Not sure about anything anymore. Is it me?
i met my partner 6 yrs ago. He was my friend's brother. She told me he liked me, and didn't seem to have a problem with dating him; that was until i did date him. Everyone seems to all of a sudden be on my back, why i don't know.
First off, my partner would come to me all the time telling me what his sister had called me and my other friend. Time and time again he reported back to me about what his sister and friend (both my friends at the time) were calling me. Very bad accusations actually.
Then before i knew it, his sister and my other friend were coming to me saying that he had been calling me. i was childish but i couldn't seem to stop it all. before i knew it i had lost his sister as a friend and my other friend.
Then i started receiving calls from his ex-partner, very abusive ones. He actually sat there while my phone was on speaker and listened to the threats on my life that his ex and her new partner were making, and did and said nothing. In fact he didn't react in anyway.
This happened on lots of occasions. While he lived with me he always came home very sullen and never happy looking. All he ever did was come home, sit there watching tv with a tea and cigarette, then another and another and not really doing anything. He takes me wherever i want to go, but when asking him on lots of occasion to actually take me out to socialize in a bar or somewhere different than toby for a meal, his reply is i have better things to spend my money on.
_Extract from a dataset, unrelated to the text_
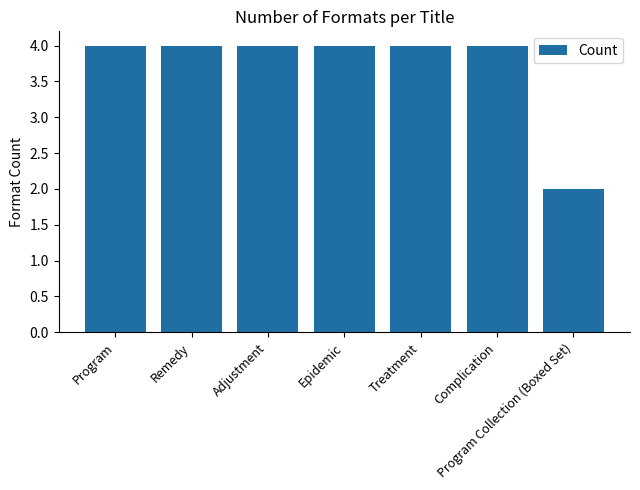

What is the value of the 5th bar from the left?

4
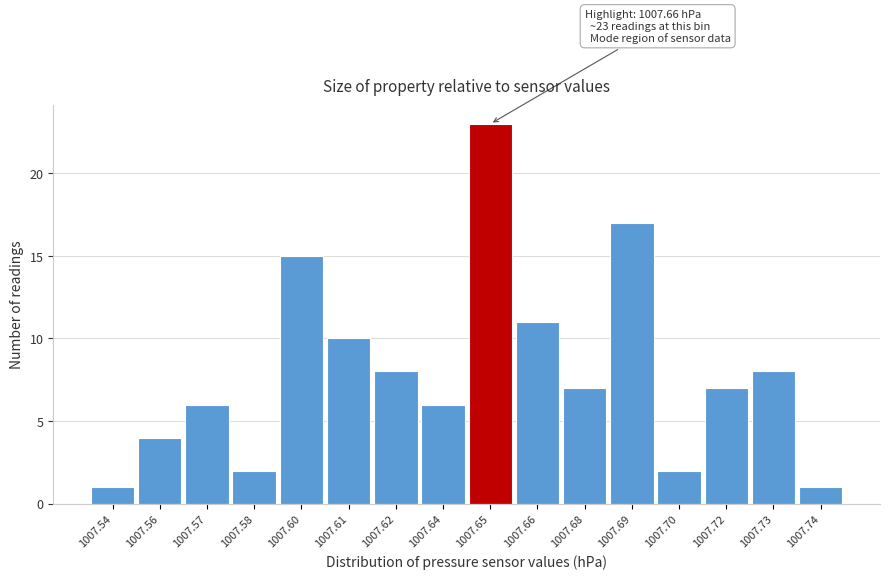

Reading left to right, what are all the values shown in this chart?

1007.54=1	1007.56=4	1007.57=6	1007.58=2	1007.60=15	1007.61=10	1007.62=8	1007.64=6	1007.65=23	1007.66=11	1007.68=7	1007.69=17	1007.70=2	1007.72=7	1007.73=8	1007.74=1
Aside from driving me where ever i want to go and take me away in a touring caravan he owns, he doesn't take me out.
i don't know if this is all just me and being over-reactive. Recently we had a long break up, can t really remember what it was over now, (but it would be my fault
as it always, is no matter what according to him, as well as the other things i am in his eyes).
Any way just before we broke up, i had very troublesome health issues that took a turn for the worst. While we was apart and i was dealing with my health and the constant hospital appointments, he texted me constantly, telling me i was this or that or the other. The next thing i found out was that he had bought my dad a car behind my back. i am not even sure as to why he did this as they never had exchanged numbers or stayed in contact before now. All the conversations were withheld from me by my Da and by him.
On approaching my da he apologized and yes both parties are to fault, except he would still never tell me what had been said in any conversation between my dad and him. He also visited on occasion to my parents house of which he had never done before. He decided to tell me in a round about way, in other words by rubbing my nose in it (ie, oh u never guess where i have been today and what they had to say, u wouldn't believe how been calling you and it's not my family) things like that etc.
We have just had another tiff and yet again all this with my dad and family is starting up again. He refuses to tell me what is being said, then tries and puts some sort of blame on me for asking by saying "what u got to hide from your dad etc etc ). i already fell out with my mother due to all this when he first did it, due to some lies he was telling her, and she believed them over me.
i am so confused as he twisted everything and makes me look like the bad one. Is this me or what? I am so confused as to why he would do all this and still carry on. Please please advise, much appreciated in advance.